Besides the analysis of standard reference sample (lake trout), the method’s applicability was demonstrated by the analysis of homogenate samples prepared from three fish species (pollock, chub and salmon, see the “Fish Samples” section) with different lipid and moisture contents. Firstly, recovery test with homogenates of pollock (lipids 0.68%, moisture 82%), chub (lipids 5.6%, moisture 76%) and salmon (lipids 8.6%, moisture 68%) spiked with studied PBDEs at 5 μg kg⁻¹ was performed. The obtained results illustrated in Fig. 7 show that the recoveries of PBDEs were for all the three fish species similar with values in the range of 90–111% and with SDs in the range of 2–18%. Secondly, ten homogenates of different fish samples were analysed in triplicate by the developed method. Results from determination of PBDEs and also content of total lipids and moisture are presented in Table 5. It can be seen that the sum concentrations of BDE-28, 47, 99, 100, 153 and 154 are in the range from 0.26 to 3.84 μg kg,⁻¹, which are similar contamination levels as were determined in the study of Labadie et al. (2010). Also, it is visible that PBDE concentrations, generally, positively correlate with lipid content of fish.

Fig. 7

Recoveries of PBDEs for samples of three fish species fortified at 5 μg kg⁻¹. The error bars denote standard deviations from five replicates (SDs 2–18%)

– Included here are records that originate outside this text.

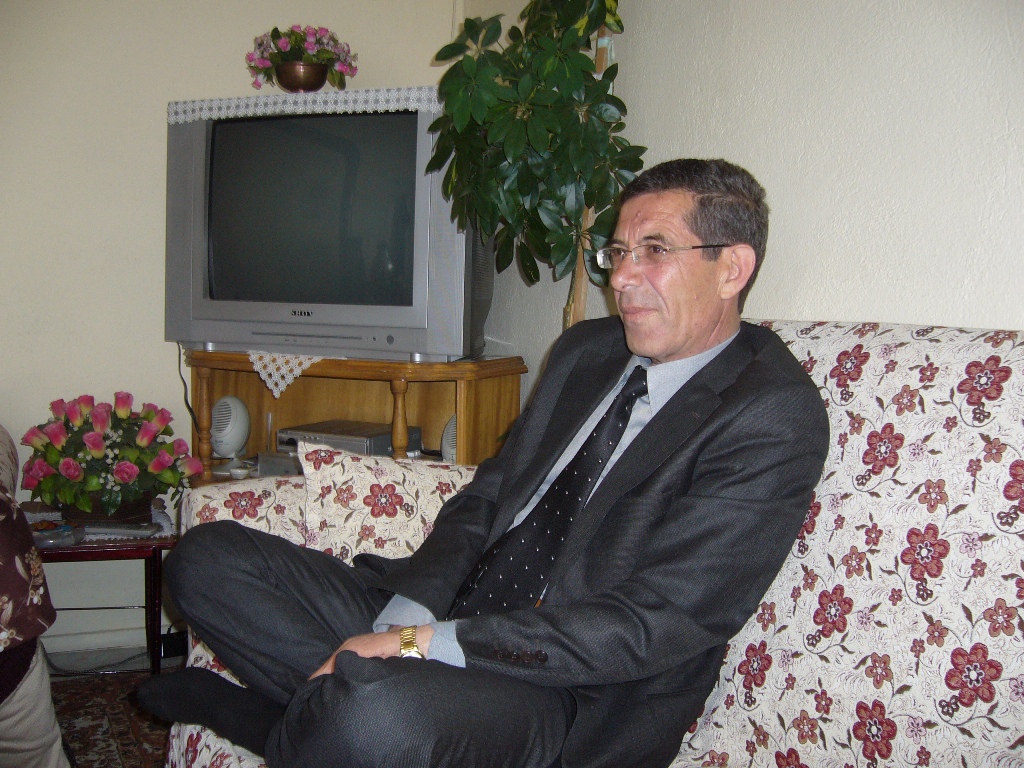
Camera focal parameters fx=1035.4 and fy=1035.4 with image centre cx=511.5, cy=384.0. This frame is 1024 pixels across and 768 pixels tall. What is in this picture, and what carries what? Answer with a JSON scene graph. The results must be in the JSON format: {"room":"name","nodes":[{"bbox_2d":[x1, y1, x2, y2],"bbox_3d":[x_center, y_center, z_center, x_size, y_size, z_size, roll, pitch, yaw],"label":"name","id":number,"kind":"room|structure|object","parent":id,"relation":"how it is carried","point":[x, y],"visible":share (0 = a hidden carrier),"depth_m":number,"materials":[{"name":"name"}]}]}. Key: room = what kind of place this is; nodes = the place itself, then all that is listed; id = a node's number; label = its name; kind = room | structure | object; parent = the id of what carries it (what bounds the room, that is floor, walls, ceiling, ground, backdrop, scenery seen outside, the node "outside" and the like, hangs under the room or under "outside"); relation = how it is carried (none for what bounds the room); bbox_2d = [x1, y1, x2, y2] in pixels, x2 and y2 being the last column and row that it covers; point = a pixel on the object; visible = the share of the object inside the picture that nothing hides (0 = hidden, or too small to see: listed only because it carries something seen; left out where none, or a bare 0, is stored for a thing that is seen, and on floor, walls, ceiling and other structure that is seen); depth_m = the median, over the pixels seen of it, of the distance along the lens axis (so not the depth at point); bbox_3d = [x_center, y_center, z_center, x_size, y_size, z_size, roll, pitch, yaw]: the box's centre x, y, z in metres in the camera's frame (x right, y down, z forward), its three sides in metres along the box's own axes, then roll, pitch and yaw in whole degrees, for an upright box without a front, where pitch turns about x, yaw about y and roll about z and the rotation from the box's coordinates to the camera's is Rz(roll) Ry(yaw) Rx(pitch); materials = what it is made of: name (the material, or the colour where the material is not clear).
{"room":"living room","nodes":[
{"label":"living room","id":0,"kind":"room"},
{"bbox_2d":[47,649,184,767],"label":"floor","id":1,"kind":"structure","parent":0,"point":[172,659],"depth_m":2.98,"materials":[{"name":"carpet"}]},
{"bbox_2d":[0,426,71,767],"bbox_3d":[-1.377,0.332,1.854,1.053,1.072,1.054,-1,6,-26],"label":"person","id":2,"kind":"object","parent":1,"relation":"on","point":[56,756],"visible":0.96,"depth_m":1.90},
{"bbox_2d":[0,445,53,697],"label":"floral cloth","id":3,"kind":"object","parent":2,"relation":"on","point":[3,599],"visible":1,"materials":[{"name":"fabric"}]},
{"bbox_2d":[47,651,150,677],"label":"power cord","id":4,"kind":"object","parent":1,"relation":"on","point":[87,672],"visible":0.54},
{"bbox_2d":[23,503,178,673],"bbox_3d":[-1.134,0.602,2.781,0.464,0.460,0.455,-1,6,-26],"label":"side table","id":5,"kind":"object","parent":1,"relation":"on","point":[155,545],"visible":0.51,"depth_m":2.68,"materials":[{"name":"wood"}]},
{"bbox_2d":[31,521,84,546],"bbox_3d":[-1.164,0.376,2.603,0.128,0.034,0.137,5,6,37],"label":"ashtray","id":6,"kind":"object","parent":5,"relation":"on","point":[64,528],"visible":0.83,"depth_m":2.58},
{"bbox_2d":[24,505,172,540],"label":"doily","id":7,"kind":"object","parent":5,"relation":"on","point":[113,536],"visible":0.33,"depth_m":2.74,"materials":[{"name":"white fabric"}]},
{"bbox_2d":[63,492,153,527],"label":"flower pot","id":8,"kind":"object","parent":7,"relation":"on","point":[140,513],"visible":0.43,"depth_m":2.75,"materials":[{"name":"brown"}]},
{"bbox_2d":[20,391,202,520],"bbox_3d":[-1.074,0.187,2.775,0.467,0.321,0.443,-1,6,-26],"label":"flower arrangement","id":9,"kind":"object","parent":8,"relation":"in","point":[68,472],"visible":0.98,"depth_m":2.69,"materials":[{"name":"plant"}]},
{"bbox_2d":[79,520,159,536],"bbox_3d":[-1.023,0.374,2.702,0.193,0.022,0.057,2,6,1],"label":"remote control","id":10,"kind":"object","parent":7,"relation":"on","point":[140,530],"visible":0.98,"depth_m":2.68,"materials":[{"name":"grey plastic"}]},
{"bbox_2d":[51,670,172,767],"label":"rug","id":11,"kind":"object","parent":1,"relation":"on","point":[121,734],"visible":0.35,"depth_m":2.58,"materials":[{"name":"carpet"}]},
{"bbox_2d":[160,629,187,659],"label":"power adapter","id":12,"kind":"object","parent":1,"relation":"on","point":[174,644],"visible":0.47,"depth_m":3.09,"materials":[{"name":"black"}]},
{"bbox_2d":[182,351,526,480],"bbox_3d":[-0.479,0.351,2.939,0.659,0.844,0.701,-1,6,-26],"label":"tv stand","id":13,"kind":"object","parent":1,"relation":"on","point":[261,411],"visible":0.33,"depth_m":2.92,"materials":[{"name":"brown wood"}]},
{"bbox_2d":[210,395,251,458],"bbox_3d":[-0.816,0.124,2.967,0.121,0.178,0.138,-1,6,-26],"label":"speaker","id":14,"kind":"object","parent":13,"relation":"in","point":[230,439],"visible":0.98,"depth_m":2.92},
{"bbox_2d":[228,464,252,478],"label":"small dish","id":15,"kind":"object","parent":13,"relation":"in","point":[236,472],"visible":0.95,"depth_m":2.91,"materials":[{"name":"white"}]},
{"bbox_2d":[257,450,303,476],"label":"small box","id":16,"kind":"object","parent":13,"relation":"in","point":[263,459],"visible":0.5,"depth_m":2.88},
{"bbox_2d":[247,350,344,397],"bbox_3d":[-0.546,-0.041,2.940,0.284,0.090,0.416,3,5,21],"label":"lace doily","id":17,"kind":"object","parent":13,"relation":"on","point":[251,358],"visible":0.78,"depth_m":2.79,"materials":[{"name":"white fabric"}]},
{"bbox_2d":[166,92,492,362],"bbox_3d":[-0.484,-0.412,2.826,0.962,0.670,0.305,3,5,22],"label":"television","id":18,"kind":"object","parent":13,"relation":"on","point":[433,267],"visible":0.93,"depth_m":2.71,"materials":[{"name":"silver plastic"}]},
{"bbox_2d":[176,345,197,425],"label":"power cord","id":19,"kind":"object","parent":18,"relation":"hanging from","point":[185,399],"visible":0.52,"depth_m":3.15,"materials":[{"name":"black plastic"}]},
{"bbox_2d":[167,86,442,122],"bbox_3d":[-0.491,-0.747,2.875,0.861,0.043,0.346,3,5,21],"label":"lace doily","id":20,"kind":"object","parent":18,"relation":"on","point":[291,97],"visible":0.52,"depth_m":2.73,"materials":[{"name":"white fabric"}]},
{"bbox_2d":[274,61,329,91],"bbox_3d":[-0.595,-0.853,2.943,0.161,0.093,0.163,3,5,18],"label":"flower pot","id":21,"kind":"object","parent":20,"relation":"on","point":[287,76],"visible":0.86,"depth_m":2.89,"materials":[{"name":"metal"}]},
{"bbox_2d":[248,24,356,91],"bbox_3d":[-0.597,-0.918,2.965,0.320,0.202,0.275,3,5,18],"label":"flowers","id":22,"kind":"object","parent":21,"relation":"in","point":[272,35],"visible":0.86,"depth_m":2.91,"materials":[{"name":"plant"}]},
{"bbox_2d":[276,420,421,456],"bbox_3d":[-0.466,0.174,2.952,0.320,0.096,0.288,4,6,28],"label":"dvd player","id":23,"kind":"object","parent":13,"relation":"in","point":[293,439],"visible":0.66,"depth_m":2.87,"materials":[{"name":"silver metal"}]},
{"bbox_2d":[440,415,457,462],"bbox_3d":[-0.129,0.160,2.799,0.125,0.154,0.125,-1,6,-26],"label":"speaker","id":24,"kind":"object","parent":13,"relation":"in","point":[448,448],"visible":0.35,"depth_m":2.76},
{"bbox_2d":[426,0,644,338],"bbox_3d":[0.055,-0.209,2.408,0.543,1.752,0.588,-1,6,-26],"label":"artificial tree","id":25,"kind":"object","parent":1,"relation":"on","point":[516,153],"visible":0.75,"depth_m":2.29,"materials":[{"name":"green plant"}]},
{"bbox_2d":[168,320,1023,767],"bbox_3d":[0.265,0.433,1.242,0.963,0.970,2.056,-1,6,-26],"label":"sofa","id":26,"kind":"object","parent":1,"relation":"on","point":[810,541],"visible":0.49,"depth_m":1.31,"materials":[{"name":"fabric"}]},
{"bbox_2d":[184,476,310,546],"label":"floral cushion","id":27,"kind":"object","parent":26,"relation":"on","point":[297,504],"visible":0.24,"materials":[{"name":"fabric"}]},
{"bbox_2d":[298,445,471,561],"bbox_3d":[-0.184,0.278,2.020,0.438,0.304,0.254,-1,6,-26],"label":"cushion","id":28,"kind":"object","parent":26,"relation":"on","point":[389,465],"visible":0.58,"depth_m":1.93,"materials":[{"name":"fabric"}]},
{"bbox_2d":[142,153,824,767],"bbox_3d":[0.011,0.194,1.571,0.783,1.048,0.773,6,7,44],"label":"man","id":29,"kind":"object","parent":26,"relation":"on","point":[671,351],"visible":0.97,"depth_m":1.39},
{"bbox_2d":[0,0,459,662],"bbox_3d":[-1.771,-0.462,2.749,3.568,2.566,0.159,-1,6,-26],"label":"back wall","id":30,"kind":"structure","parent":0,"point":[157,274],"depth_m":3.01,"materials":[{"name":"beige paint"}]},
{"bbox_2d":[40,626,147,664],"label":"baseboard","id":31,"kind":"structure","parent":30,"relation":"attached to","point":[49,650],"depth_m":3.11,"materials":[{"name":"white paint"}]},
{"bbox_2d":[457,0,1023,374],"bbox_3d":[0.883,-0.281,1.308,0.159,2.541,4.294,-1,6,-26],"label":"right wall","id":32,"kind":"structure","parent":0,"point":[717,145],"depth_m":1.87,"materials":[{"name":"white paint"}]}
]}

Table 5 Results from the analysis of three different fish species samples (concentrations on a wet weight basis)

Conclusions

A rapid and low-cost sample preparation method modifying the clean-up part of the original unbuffered QuEChERS method was developed for the determination of H₂SO₄ stable organic compounds in fish samples. As to our knowledge, the fatty extract clean-up by pH-tuned DLLME and subsequent digestion with conc. H₂SO₄ is presented for the first time. The H₂SO₄ treatment is carried out by a simple operation in contrast to laborious and time-consuming procedures reported in the literature. The proposed sample preparation method provides better co-extractive removal efficiency as compared to the original QuEChERS method and, unlike the QuEChERS dSPE, allows complete removal of fatty acids. The method is low-cost due to the employment of small amounts of low-cost chemicals (no need of expensive sorbents) and does not require special instrumentation. Sample preparation of ten samples can be accomplished within 3 h, including all weighing operations.

The method was developed, optimised and validated using selected PBDEs as representatives of H₂SO₄ stable compounds and showed satisfactory performance. Applicability of the method was confirmed by determination of PBDEs in samples of four fish species with variable lipid content in the range of 0.7–19%.